Artists, rather than art therapists, have been working with specific patient groups at East Sussex Hospitals NHS Trust for the last 10 years. This year, the trust's Arts in Healthcare programme has been helping stroke patients and those in long-term chronic pain. "The big thing with strokes is to keep people active and stimulated to start repairing the damage done," says Mary Hooper, who manages the programme. "The effect of any creative activity focuses your attention away from your illness and being in hospital, with its loss of identity and displacement. It's also very social, so it's enjoyable."

Art is also being used as a tool for maintaining good health. Heather O'Neill, a nurse and health visitor with a degree in fine art, who is employed by Croydon Primary Care Trust, encourages people to draw during the health promotion workshops she runs for playgroups, nurseries, women's groups, family centres, play schemes and adults with learning disabilities. Topics include healthy eating, fitness and exercise, sun safety, smoking and drugs. "By drawing things, people remember more and they are interacting with the subject matter," she says. "One of the benefits of drawing is that it heightens perception and aids communication. Often while we are drawing we are not making eye contact, and people come up with all sorts of ideas and queries that they probably wouldn't bring up in a group or face to face. It's really quite interesting what people tell me while they are drawing. Adults, for example, talk about all sorts of problems that they would be too embarrassed to discuss if they were making eye contact with you."

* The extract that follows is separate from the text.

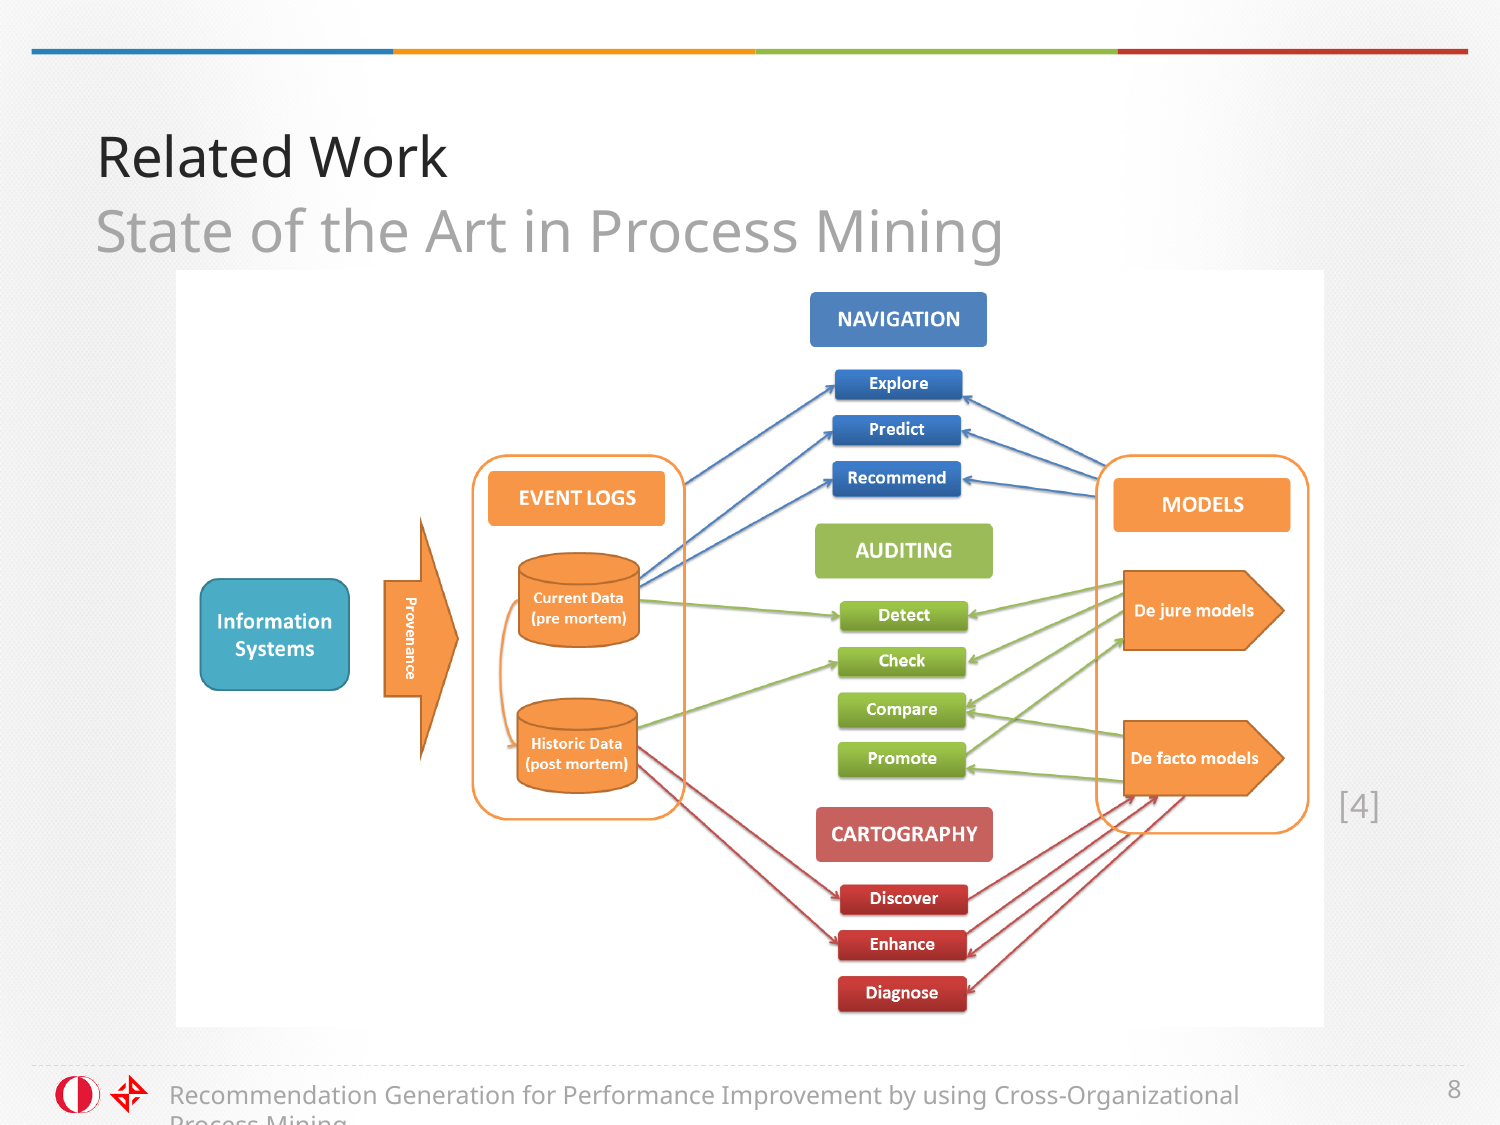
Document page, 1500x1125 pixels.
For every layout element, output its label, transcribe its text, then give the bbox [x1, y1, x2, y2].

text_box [31, 48, 1469, 55]
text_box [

During her sessions, clients have helped produce the biggest drawing in the world on an 11m sheet of lining paper. It was made last year as part of The Big Draw, a series of public drawing events and competitions. The annual project is organised by the Campaign for Drawing, which was set up in 2000 by the Guild of St George, a small charity, to celebrate the centenary of the death of its founder, the artist, art critic and social reformer John Ruskin. He believed that drawing is as essential to life as reading or writing. Khalida Perveen would agree with him.

SO WHAT'S THE BIG DRAW?

Every national gallery and museum in the UK will be taking part in this year's The Big Draw, as well as hospitals, stately homes, art clubs, schools, shopping centres, churches and beaches. The Independent is The Big Draw's media partner.

The month-long event will be launched on 26 September in Trafalgar Square. Artists, architects, dancers and unicyclists will be encouraging the nation to start drawing. Rolf Harris will be leading hundreds of professional and amateur artists as they aim to recreate John Constable's The Hay Wain on a giant scale. Quentin Blake, patron of The Campaign for Drawing, will also be on hand.